The test video is a free service to get your production basics right before you film your course, whenever you use new equipment, and if you change filming locations. It’s free, and you can send tests as often as you feel the need to review the quality of your audio, video, and delivery.
We’ve helped thousands of instructors master the process of teaching on camera. You can start now! Talk about anything you want for 1-3 minutes to receive a review and personalized tips from us within 48 hours.
Udemy video requirements
As you’re filming, remember the three quality checks for videos on Udemy:
- Video shot in HD (720p minimum) with clear lighting, good framing, and steady camera
- Audio coming out of both channels, and matched to video
- Audio clear of distracting noises
The test video helps set you up for success. We’re experts in video creation and know what our students like to see. To get the most out of the test video process, use the same recording equipment and environment as your course.
*If you’re creating a course from content recorded before coming to Udemy, you can submit the pre-recorded video.
- Udemy Instructor Support
- Filming: Set up/equipment
- Recommended equipment list
- Creating quality audio and video
What to talk about
You’re making a sample, so you can talk about anything you want or just say “hi!” and tell us what you ate for breakfast! You might practice the introduction to your course, or use one of our prompts:
- Teach a simple task
- Explain why you’re passionate about something
- Talk about why you’re excited to teach
- Describe an object or feature and its use
- Tell us how you became an expert
Remember, the video doesn’t have to be perfect.
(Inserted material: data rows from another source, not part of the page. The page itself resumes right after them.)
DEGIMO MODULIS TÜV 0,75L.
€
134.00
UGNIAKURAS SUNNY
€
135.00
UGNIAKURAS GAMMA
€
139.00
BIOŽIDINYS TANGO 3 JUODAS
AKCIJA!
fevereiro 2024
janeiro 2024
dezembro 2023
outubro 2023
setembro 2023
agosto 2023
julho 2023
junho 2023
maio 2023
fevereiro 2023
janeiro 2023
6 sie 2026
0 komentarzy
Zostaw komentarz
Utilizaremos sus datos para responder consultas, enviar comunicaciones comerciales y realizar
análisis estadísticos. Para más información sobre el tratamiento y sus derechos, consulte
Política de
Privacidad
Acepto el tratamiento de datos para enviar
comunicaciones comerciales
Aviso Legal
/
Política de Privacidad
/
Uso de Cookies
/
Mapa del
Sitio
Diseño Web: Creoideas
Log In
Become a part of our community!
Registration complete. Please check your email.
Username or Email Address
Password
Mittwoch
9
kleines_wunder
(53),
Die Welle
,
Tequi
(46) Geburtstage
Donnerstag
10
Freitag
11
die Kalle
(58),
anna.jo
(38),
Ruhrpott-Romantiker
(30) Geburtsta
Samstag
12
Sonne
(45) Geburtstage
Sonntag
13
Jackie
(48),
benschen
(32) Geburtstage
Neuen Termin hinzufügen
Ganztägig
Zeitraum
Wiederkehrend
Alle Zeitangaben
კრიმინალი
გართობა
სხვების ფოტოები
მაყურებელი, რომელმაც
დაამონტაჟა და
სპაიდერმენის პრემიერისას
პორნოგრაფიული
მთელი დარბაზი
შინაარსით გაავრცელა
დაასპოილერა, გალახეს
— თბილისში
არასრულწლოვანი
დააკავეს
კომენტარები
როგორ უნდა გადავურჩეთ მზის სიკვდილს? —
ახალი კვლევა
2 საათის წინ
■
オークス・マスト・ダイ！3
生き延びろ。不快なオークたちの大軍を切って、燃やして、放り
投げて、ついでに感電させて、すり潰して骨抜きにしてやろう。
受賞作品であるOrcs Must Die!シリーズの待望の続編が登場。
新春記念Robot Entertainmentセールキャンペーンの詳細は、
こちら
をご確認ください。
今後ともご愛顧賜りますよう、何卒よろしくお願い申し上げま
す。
In fact, if you feel like something isn’t quite right yet that’s precisely the time to send us a production test video.
Nail your delivery and presentation
Improving your presence on camera is a skillful way to set yourself apart. When students review their instructors, they often focus on a great personality or energy. You can see remarkable results by practicing until you feel as comfortable on camera as you do in person.
Film again until you’ve got it
Retake or edit out long pauses and other mistakes like blowing your nose, dropping a prop, or leaving the frame. Be conscious of how often you use filler words such as “um” or “ah” and take a break if you feel tired. Don’t be afraid to watch your footage and do it over.
Demonstrate genuine excitement and enthusiasm
Whether it’s your first time explaining something or your twentieth, students appreciate instructors who can convince them that a subject is genuinely interesting. Don’t be afraid to show your passion!
Speak clearly with a measured pace
You’re reaching students around the world now. By slowing down and carefully enunciating your words, you’ll make it easier for people everywhere to understand you.
Script what you want to say
There are very few people who can face a camera and just start talking. For the rest, writing a script and rehearsing out loud a few times will improve clarity and pacing.
Use “I” and “you”
When you use words that refer directly to you and the student instead of general terms, it creates a more personal experience, and students engage more with your course.